TUV.AI Lab whitepaper on ISO 14971 - mind the gap ... or not
By Mitch on Friday, 9 January 2026, 14:09 - Misc - Permalink
The TUV.AI Lab published in November 2025 a white paper on gaps between ISO 14971 and risk management requirements present in article 9 of the AI Act.
Comparison of AI Act article 9 and ISO 14971
The main interest of this document, and the little gem it contains, is the table showing the gaps between risk management from the AI Act viewpoint and from the ISO 14971 viewpoint. The work is similar to the one performed on the comparison of ISO 13485 and AI Act already discussed here.
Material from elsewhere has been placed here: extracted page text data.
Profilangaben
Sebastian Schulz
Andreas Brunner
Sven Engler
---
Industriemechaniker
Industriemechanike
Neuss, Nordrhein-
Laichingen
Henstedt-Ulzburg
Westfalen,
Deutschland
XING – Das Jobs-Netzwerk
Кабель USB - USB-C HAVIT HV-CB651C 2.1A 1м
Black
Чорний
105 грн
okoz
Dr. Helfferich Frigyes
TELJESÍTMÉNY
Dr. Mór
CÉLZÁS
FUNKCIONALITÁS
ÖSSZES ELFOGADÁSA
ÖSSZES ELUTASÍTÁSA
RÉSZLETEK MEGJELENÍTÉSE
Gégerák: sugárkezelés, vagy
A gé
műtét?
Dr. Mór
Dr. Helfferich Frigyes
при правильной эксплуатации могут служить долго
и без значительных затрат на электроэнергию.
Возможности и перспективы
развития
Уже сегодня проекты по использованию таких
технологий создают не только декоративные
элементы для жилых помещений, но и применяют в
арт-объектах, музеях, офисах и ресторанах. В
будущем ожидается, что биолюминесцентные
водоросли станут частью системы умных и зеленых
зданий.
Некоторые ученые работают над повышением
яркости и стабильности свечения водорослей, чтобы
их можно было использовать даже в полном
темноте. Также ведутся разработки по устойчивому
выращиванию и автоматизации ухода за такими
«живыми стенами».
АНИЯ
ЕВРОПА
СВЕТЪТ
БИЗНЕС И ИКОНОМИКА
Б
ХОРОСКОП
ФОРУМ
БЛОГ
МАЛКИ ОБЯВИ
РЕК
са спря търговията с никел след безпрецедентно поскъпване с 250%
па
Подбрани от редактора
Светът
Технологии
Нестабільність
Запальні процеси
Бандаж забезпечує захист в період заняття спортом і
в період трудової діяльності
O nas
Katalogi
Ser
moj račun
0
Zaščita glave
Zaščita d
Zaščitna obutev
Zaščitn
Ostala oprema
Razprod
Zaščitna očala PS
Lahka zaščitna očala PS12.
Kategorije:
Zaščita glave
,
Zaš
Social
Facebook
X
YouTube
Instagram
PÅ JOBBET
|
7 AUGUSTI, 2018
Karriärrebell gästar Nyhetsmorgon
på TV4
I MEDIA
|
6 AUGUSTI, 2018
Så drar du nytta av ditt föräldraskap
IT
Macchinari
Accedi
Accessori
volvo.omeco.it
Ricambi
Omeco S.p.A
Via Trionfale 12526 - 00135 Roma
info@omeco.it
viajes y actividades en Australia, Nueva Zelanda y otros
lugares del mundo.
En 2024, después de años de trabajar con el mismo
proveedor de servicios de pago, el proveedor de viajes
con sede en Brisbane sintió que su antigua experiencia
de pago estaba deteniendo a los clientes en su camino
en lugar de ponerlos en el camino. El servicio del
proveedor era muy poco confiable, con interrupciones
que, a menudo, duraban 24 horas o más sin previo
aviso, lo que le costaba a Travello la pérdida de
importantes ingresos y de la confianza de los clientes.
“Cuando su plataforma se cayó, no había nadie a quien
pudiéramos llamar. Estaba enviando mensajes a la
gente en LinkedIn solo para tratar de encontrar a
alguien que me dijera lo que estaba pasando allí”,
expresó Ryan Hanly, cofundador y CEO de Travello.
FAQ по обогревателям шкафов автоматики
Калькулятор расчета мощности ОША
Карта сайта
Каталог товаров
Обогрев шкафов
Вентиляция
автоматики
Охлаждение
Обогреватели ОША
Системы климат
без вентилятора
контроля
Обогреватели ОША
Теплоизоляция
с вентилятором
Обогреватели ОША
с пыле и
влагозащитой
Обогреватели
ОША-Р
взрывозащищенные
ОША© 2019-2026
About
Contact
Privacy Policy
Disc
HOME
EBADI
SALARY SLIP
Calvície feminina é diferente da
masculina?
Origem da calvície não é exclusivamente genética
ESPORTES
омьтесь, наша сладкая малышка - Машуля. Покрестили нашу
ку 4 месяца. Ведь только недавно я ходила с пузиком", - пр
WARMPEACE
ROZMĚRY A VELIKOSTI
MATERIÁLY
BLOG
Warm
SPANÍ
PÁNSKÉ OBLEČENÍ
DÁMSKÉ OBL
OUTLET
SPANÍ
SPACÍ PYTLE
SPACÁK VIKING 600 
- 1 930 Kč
The comparison unravels both risk management frameworks are quite similar. Taking the paragraphs of the AI Act article:
- 2 gaps on (i) interplay with other AI Act requirements and (ii) on real-world testing,
- 5 partial coverage of AI Act requirements by ISO 14971,
- 10 full coverage of AI Act requirements by ISO 14971.
The biggest difference is taking into account fundamental rights in the risk management plan. A concept not present neither in ISO 14971, nor in MDR/IVDR.
Action plan
The white paper continues by stressing out the need of updating product risk management plans to fully implement risk management requirements of the AI Act. This task should represent a little amount of work, given how close the two frameworks are.
Thanks TUV.AI Lab, your work eases the interpretation of MDR/IVDR and AI Act.
However...
Indecent Proposal
The proposal for MDR/IVDR changes published on the 16th December 2025 put the cat among the pigeons. It contains this proposed change:
In Annex I to the Artificial Intelligence Act, MDR and IVDR are moved from Section A to Section B.
Why this change? The answer is in AI Act article 2.2:
For AI systems classified as high-risk AI systems in accordance with Article 6(1) related to products covered by the Union harmonisation legislation listed in Section B of Annex I, only Article 6(1), Articles 102 to 109 and Article 112 apply. Article 57 applies only in so far as the requirements for high-risk AI systems under this Regulation have been integrated in that Union harmonisation legislation.
Deciphering: In practice, MDs and IVDs are kicked out of the AI Act. Manufacturers are just required to apply article 57 in case of testing in a regulatory sandbox, and perform a surveillance of AI Act changes to see if they will need to apply something in the future.
Consequence: this is why regulatory sandboxes are introduced in the Proposal. This allows to apply AI Act article 57.
Why no more AI Act?
Two possible interpretations:
- The will of simplification advocates to limit the CE marking process to MDR / IVDR. Removing medical devices from AI Act CE marking process is definitely a significant simplification.
- The goals of the AI Act (basically, preserving the fundamental rights of EU citizens) aren't so far from those of the MDR / IVDR safety, performance and favorable benefit / risk ratio:
- One may say it isn't possible to present a favorable ratio, while adversely affecting fundamental rights,
- Likewise explainability or interpretability and trustworthiness or transparency of an AI model enhance the performance of a medical device.
Up to now, we have absolutely on assurance that the text will be kept like this. The change to AI Act Annex I may be discarded. Conversely, more concepts could be added to the MDR and IVDR, for example the inclusion of additional requirements related to AI in the General Safety and Performance Requirements.
There's no need to get lost in conjecture.
Keep calm and wait for the final text voted by the European Parliament.
Consequence for manufacturers: your first emergency action is to do nothing and wait for the final text. Slowing down the MDR/IVDR vs AI Act gap assessment and action plan is probably a quite good decision.